The Association of American Colleges and Universities said in its 2012 report commissioned by the Department of Education (pdf) that “only 24 percent of graduating high school seniors scored at the proficient or advanced level in civics in 2010, fewer than in 2006 or in 1998.”

“Among 14,000 college seniors surveyed in 2006 and 2007, the average score on a civic literacy exam was just over 50 percent, an F,” the report said. “Half of the states no longer require civics education for high school graduation.”

Wood said that civics in the traditional American sense meant learning about how the republic governs itself.

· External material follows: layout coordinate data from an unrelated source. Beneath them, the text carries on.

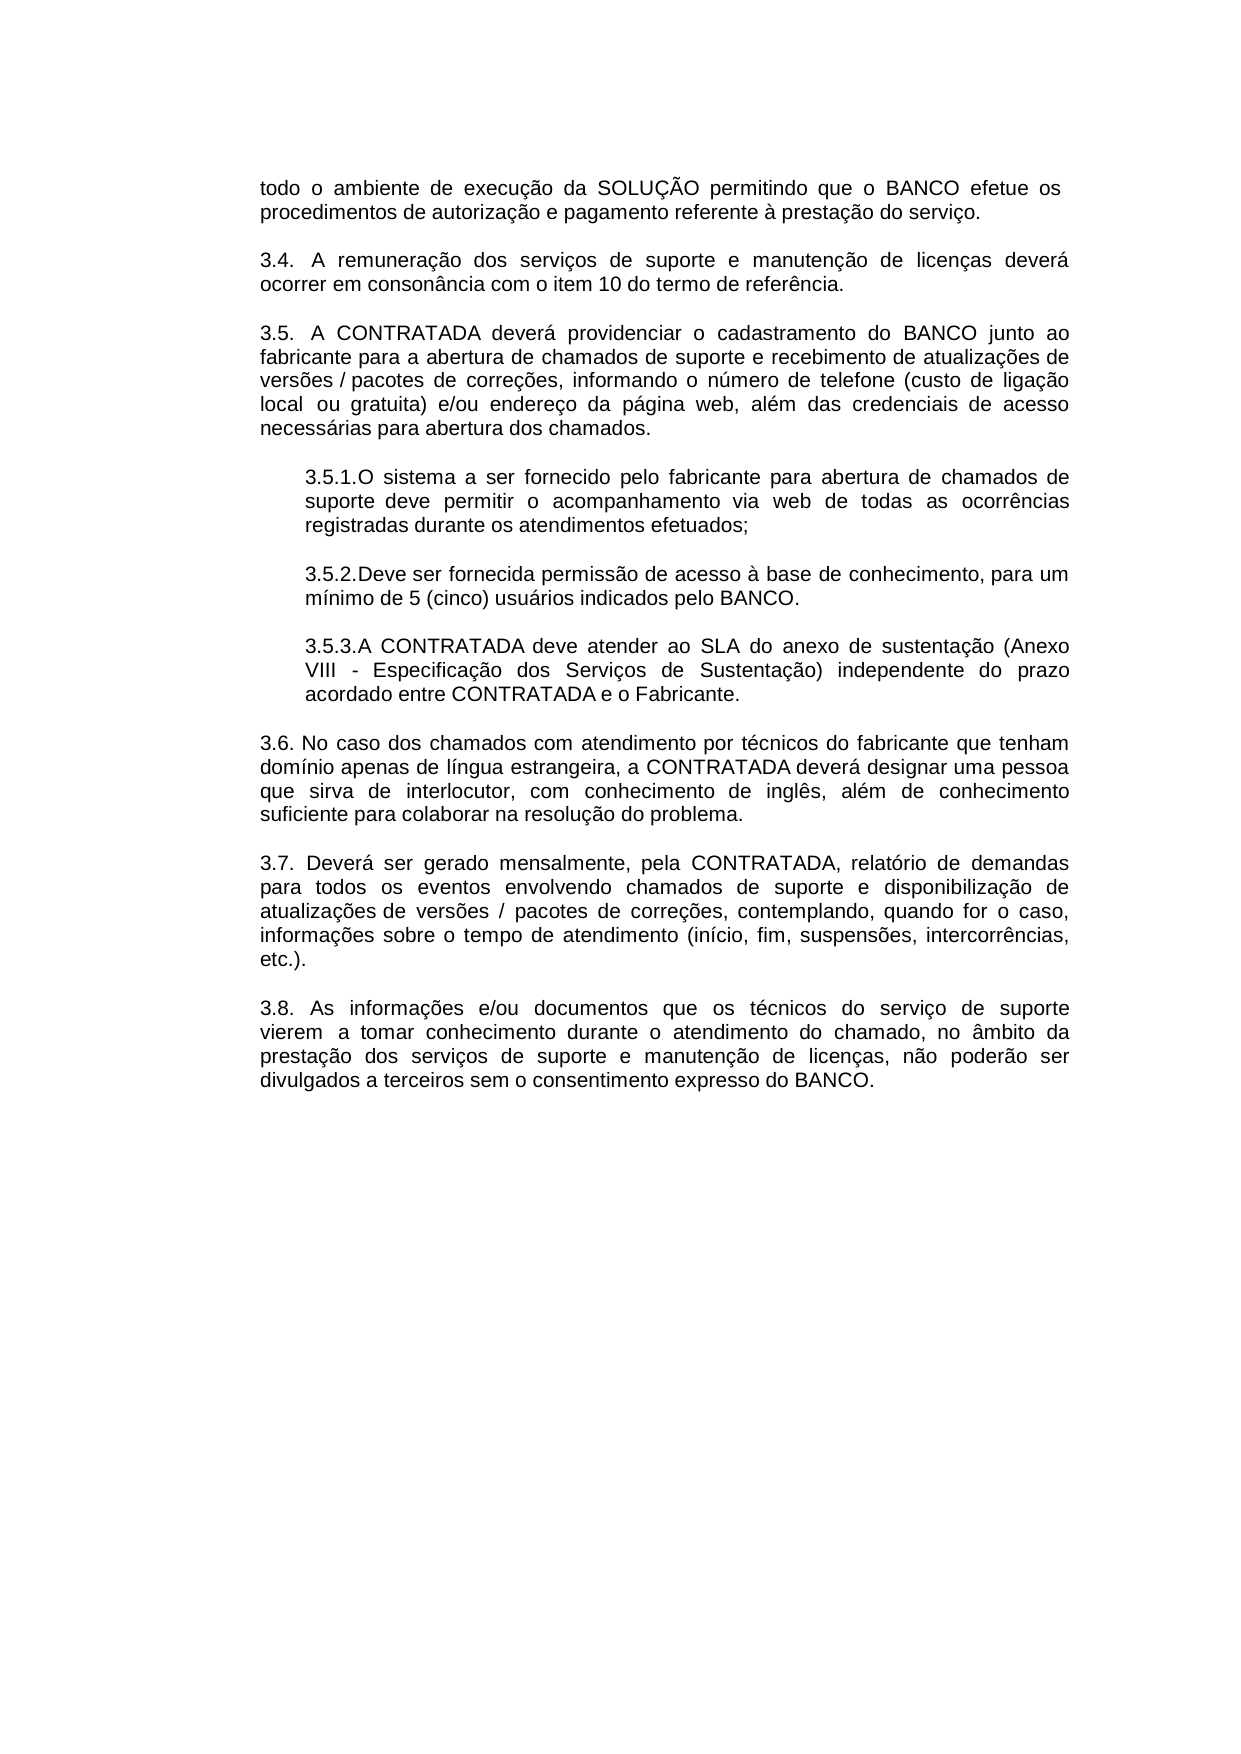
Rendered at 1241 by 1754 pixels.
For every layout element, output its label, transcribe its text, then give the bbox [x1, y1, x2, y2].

text 3.8. As informações e/ou documentos que os técnicos do serviço de suporte vierem a tomar conhecimento durante o atendimento do chamado, no âmbito da prestação dos serviços de suporte e manutenção de licenças, não poderão ser divulgados a terceiros sem o consentimento expresso do BANCO. [260, 996, 1070, 1092]
text 3.7. Deverá ser gerado mensalmente, pela CONTRATADA, relatório de demandas para todos os eventos envolvendo chamados de suporte e disponibilização de atualizações de versões / pacotes de correções, contemplando, quando for o caso, informações sobre o tempo de atendimento (início, fim, suspensões, intercorrências, etc.). [260, 851, 1069, 971]
text 3.5.3.A CONTRATADA deve atender ao SLA do anexo de sustentação (Anexo VIII - Especificação dos Serviços de Sustentação) independente do prazo acordado entre CONTRATADA e o Fabricante. [305, 634, 1069, 706]
text 3.5.2.Deve ser fornecida permissão de acesso à base de conhecimento, para um mínimo de 5 (cinco) usuários indicados pelo BANCO. [305, 562, 1069, 610]
text 3.6. No caso dos chamados com atendimento por técnicos do fabricante que tenham domínio apenas de língua estrangeira, a CONTRATADA deverá designar uma pessoa que sirva de interlocutor, com conhecimento de inglês, além de conhecimento suficiente para colaborar na resolução do problema. [260, 731, 1069, 826]
text 3.5.1.O sistema a ser fornecido pelo fabricante para abertura de chamados de suporte deve permitir o acompanhamento via web de todas as ocorrências registradas durante os atendimentos efetuados; [305, 465, 1069, 537]
text 3.5. A CONTRATADA deverá providenciar o cadastramento do BANCO junto ao fabricante para a abertura de chamados de suporte e recebimento de atualizações de versões / pacotes de correções, informando o número de telefone (custo de ligação local ou gratuita) e/ou endereço da página web, além das credenciais de acesso necessárias para abertura dos chamados. [260, 321, 1069, 440]
text 3.4. A remuneração dos serviços de suporte e manutenção de licenças deverá ocorrer em consonância com o item 10 do termo de referência. [260, 248, 1069, 296]
text todo o ambiente de execução da SOLUÇÃO permitindo que o BANCO efetue os procedimentos de autorização e pagamento referente à prestação do serviço. [260, 176, 1069, 223]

Wood said civics should include instruction about the government branches, the obligations of citizenship, constitutional rights, and the system of checks and balances that divide the states from the federal government. Students should learn how citizens take responsibility for their government, which includes voting, serving on juries, running for office, and serving in the military, Wood wrote.

Teaching Civics

Page one of the officially engrossed copy of the Constitution signed by delegates. A print run of 500 copies of the final version preceded this copy. (U.S. National Archives and Records Administration)
Page one of the officially engrossed copy of the Constitution signed by delegates. A print run of 500 copies of the final version preceded this copy. (U.S. National Archives and Records Administration)

Civics also teach people how to get along with the human proclivity for having different opinions, Dreyfuss said.

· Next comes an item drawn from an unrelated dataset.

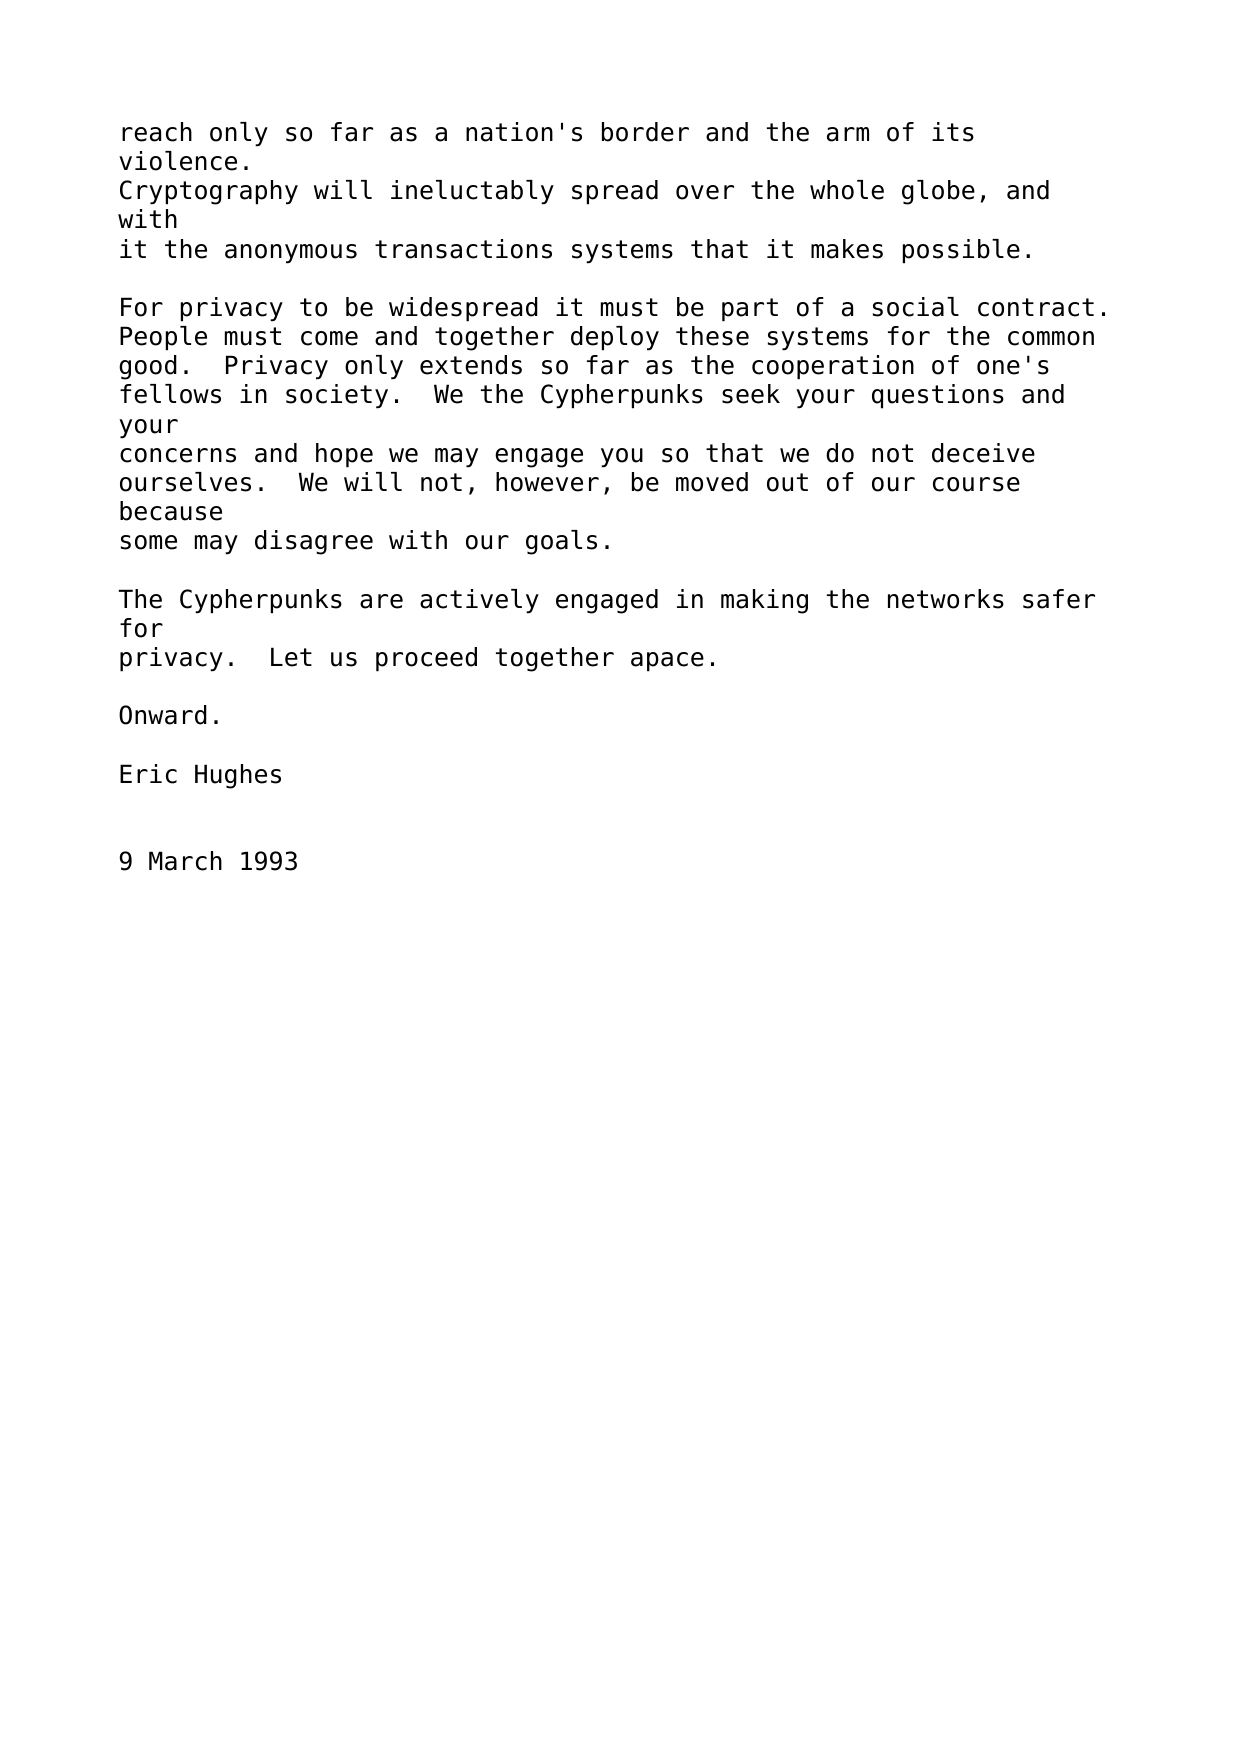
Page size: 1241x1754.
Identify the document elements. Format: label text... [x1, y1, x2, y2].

“No one expects everyone to have the same opinion,” he said, adding that the idea that everyone should agree came about because people stopped defending republican democracy via the Constitution.

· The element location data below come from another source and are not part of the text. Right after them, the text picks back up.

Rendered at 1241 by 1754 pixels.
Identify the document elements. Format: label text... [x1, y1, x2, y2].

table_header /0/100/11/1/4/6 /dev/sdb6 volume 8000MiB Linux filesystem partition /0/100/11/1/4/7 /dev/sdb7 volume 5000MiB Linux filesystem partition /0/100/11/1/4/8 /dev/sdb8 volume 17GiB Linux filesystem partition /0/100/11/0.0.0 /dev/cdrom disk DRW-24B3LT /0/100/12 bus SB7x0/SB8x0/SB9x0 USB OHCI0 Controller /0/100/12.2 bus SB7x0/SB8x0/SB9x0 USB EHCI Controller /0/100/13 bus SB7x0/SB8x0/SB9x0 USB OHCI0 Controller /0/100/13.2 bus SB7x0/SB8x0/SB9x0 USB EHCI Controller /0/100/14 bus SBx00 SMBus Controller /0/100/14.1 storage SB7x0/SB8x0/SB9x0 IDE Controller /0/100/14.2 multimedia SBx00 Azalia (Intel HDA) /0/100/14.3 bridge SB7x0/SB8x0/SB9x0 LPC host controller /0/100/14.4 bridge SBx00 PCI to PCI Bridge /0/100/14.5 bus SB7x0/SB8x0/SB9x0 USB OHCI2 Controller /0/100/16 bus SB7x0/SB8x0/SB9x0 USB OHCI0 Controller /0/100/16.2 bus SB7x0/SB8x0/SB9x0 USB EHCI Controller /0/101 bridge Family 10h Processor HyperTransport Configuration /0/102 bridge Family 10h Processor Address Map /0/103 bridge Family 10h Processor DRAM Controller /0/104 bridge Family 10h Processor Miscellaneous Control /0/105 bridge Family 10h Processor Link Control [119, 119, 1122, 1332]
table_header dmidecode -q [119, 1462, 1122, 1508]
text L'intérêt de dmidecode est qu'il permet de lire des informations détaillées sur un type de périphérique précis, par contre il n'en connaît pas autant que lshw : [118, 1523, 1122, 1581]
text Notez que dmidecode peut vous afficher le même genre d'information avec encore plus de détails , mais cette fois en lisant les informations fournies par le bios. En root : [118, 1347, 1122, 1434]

This country is defined by the Constitution, Dreyfuss said.

“It requires a dissent. And it requires an argument. That’s called perfection,” he said.

During a Q&A session at the Hunter College event, Dreyfuss said that civics should be taught “from kindergarten on and in every class,” not just in the highest grades, likening it to how the Ten Commandments are being taught every Sunday to religious believers.

People should learn the Constitution “because it’s the largest step forward in moral progress in the history of the human race,” he added.

Dreyfuss said at the event that he wrote his book to remind people that they are “the sovereign power in America.”

If someone gets elected to Congress, that official is not the people’s boss, Dreyfuss told the audience.

“They’re not our boss. They are our servants, public servants,” he said.

If they do not do what people ask them to do and if they do not constantly ask what people want, people should “get rid of them and take over the government that they took from us,” Dreyfuss said. “I’m not asking for a revolution. I’m asking for participatory citizenship.”

People became passive through the changes in the education system that led to the abandonment of teaching civics, Dreyfuss said at the event.

Voices Calling to Abolish the Constitution

There are some voices calling to abolish the Constitution. Ryan Cooper, a national correspondent at The Week, called the American Constitution “a piece of junk” and suggested throwing it out.
Louis Michael Seidman, a law professor at Georgetown University, argued that the Constitution is outdated and advised to give it up. Dozens of students at the University of Florida signed a petition to abolish the Constitution.

But Dreyfuss told The Epoch Times he would ask those who want to replace the Constitution for a better alternative to it.

No one has laid out the structure of the federal government—and the way for the states and the federal government to work together—better than the Constitution, Dreyfuss argued.